When speaking of the Holy Spirit, we recognize that the Spirit has freed us from the false notions about being a Christian. You see, whether we like it or not, God intends for us to engage our minds. He uses letters, words, phrases, sentences, chapters, and books to communicate His Word. He communicates propositions, ideas, worldviews, and calls his followers to proclaim and compel others to turn to the Good News of what it means to be right with God.
Verses 9-11 makes it clear as crystal what a Christian is:
You, however, are not in the flesh but in the Spirit, if in fact the Spirit of God dwells in you. Anyone who does not have the Spirit of Christ does not belong to him. 10 But if Christ is in you, although the body is dead because of sin, the Spirit is life because of righteousness. 11 If the Spirit of him who raised Jesus from the dead dwells in you, he who raised Christ Jesus from the dead will also give life to your mortal bodies through his Spirit who dwells in you.
A Christian is this—the Spirit of God dwelling in you. We see this in verse 9, and verse 11. If you were not here last week, you need to read John 15:1-11 when Jesus told His disciples that you must be connected to the vine (Jesus being that vine), for apart from Him you can do nothing. It was a passage of self-examination.
This passage serves the same. Are we in the flesh, or are we in the Spirit? Are we relying on external duties? What’s happening in the private chambers of our heart? What’s happening in the privacy of our homes?
What a blessed gift God has given us in the Spirit. Some churches though have not been helpful in explaining the role of the Holy Spirit. Some say when you receive Jesus, you receive Him as a “first blessing,” but the Spirit comes later in fullness with a “second blessing” or “anointing.”
But what are the implications? When Jesus said, “I will not leave you as orphans” (John 14:18) he then promised to send the disciples the Holy Spirit who would be a counselor, comforter, one who convicts of sin, and connect them with the Father. If we do not receive the Spirit until the later, then Jesus lied! He did leave us as orphans! We see that in verse 11 that the same Spirit that raised Jesus from the dead raised us—but we see that phrase if the Spirit dwells in you.
But he did not simply save us to keep us company! We were saved and sealed by the Spirit to serve. We each have been given gifts in various measure in order to be His hands and feet here in this fallen world.
There’s a story of Niccolo Paginini willed his elegant violin to the city of Genoa. As he did so, he demanded that it never be used. It was a gift designated for preservation but not destined for service. In the same way, when the resurrected Christ willed his spiritual gifts to the children of God, he commanded they be used. They were gifts, not destined for preservation but destined for service.
G. Campbell Morgan says,
A man full of the Spirit is one who is living a normal Christian life. Fullness of the Spirit is not the state of spiritual aristocracy.
You say, “How can I tell that the Spirit dwells in me?” Ask yourself this:
- Do I love Jesus with all I have, wanting to know Him and please Him more than anything?

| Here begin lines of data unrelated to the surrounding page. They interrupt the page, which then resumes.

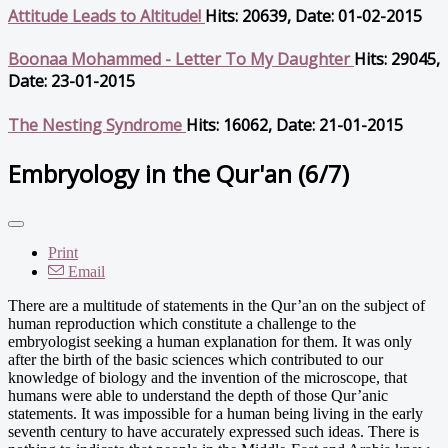
Attitude Leads to Altitude!
Hits: 20639, Date: 01-02-2015
Boonaa Mohammed - Letter To My Daughter
Hits: 29045,
Date: 23-01-2015
The Nesting Syndrome
Hits: 16062, Date: 21-01-2015
Embryology in the Qur'an (6/7)
Print
Email
There are a multitude of statements in the Qur’an on the subject of
human reproduction which constitute a challenge to the
embryologist seeking a human explanation for them. It was only
after the birth of the basic sciences which contributed to our
knowledge of biology and the invention of the microscope, that
humans were able to understand the depth of those Qur’anic
statements. It was impossible for a human being living in the early
seventh century to have accurately expressed such ideas. There is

- If I sin against Him, does the Spirit convict me to confess and turn from my sin? If the Spirit of God dwells in you, he will kick out that which does not belong to God.

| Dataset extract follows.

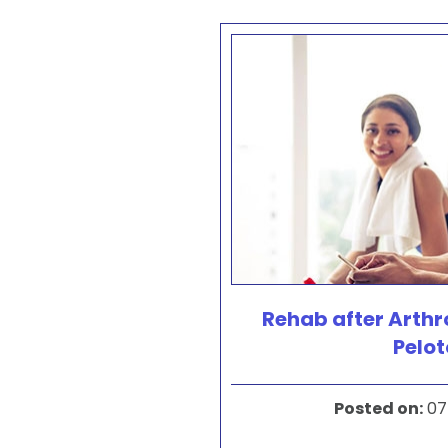
Rehab after Arth
Pelo
Posted on
:
07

- Am I bearing the fruit of the Spirit (Galatians 5:22-23)?
- Do I have a desire to find out and exercise the gifts God has given to me and to be content with the measure to which God has given them (1 Corinthians 12)?
- Do I have a love for other believers as His disciples, rather than a judgmentalism against them because they are not the way we want them to be? If you’re judgmental against others, you’re wanting them to be like you because you think you have it all together. As Ron Dunn once said, “Some believers think they have it all together, waiting for a vacancy in the Trinity.” True love for others is wanting them to be more like Christ than anything else. This involves in the church (attending, supporting, loving, challenging, encouraging) as well as outside the church.
You see, the Spirit sets us free not simply from sin, but to serve. We were once hostile to the things of God—we did not nor could not obey him. By the Spirit who shows us Christ’s work on the cross in taking our sin, showing us the empty tomb in conquering death on our behalf, we are set free from sin… and we are able to obey Him!
This is true independence! Through Christ, He has freed us from the sin that weighs us down, from the self that loves for that to happen. John Adams, our second president, once said, “The jaws of power are always open to devour, and her arm is always stretched out, if possible, to destroy the freedom of thinking, speaking, and writing.” But through the power of the gospel of Christ, we are not devoured by that power, but delivered from the very power that would oppress us—our sin and ourselves.
Will this be your independence day? You don’t need to wait for July 4th—you may surrender now to the One who will set you free indeed.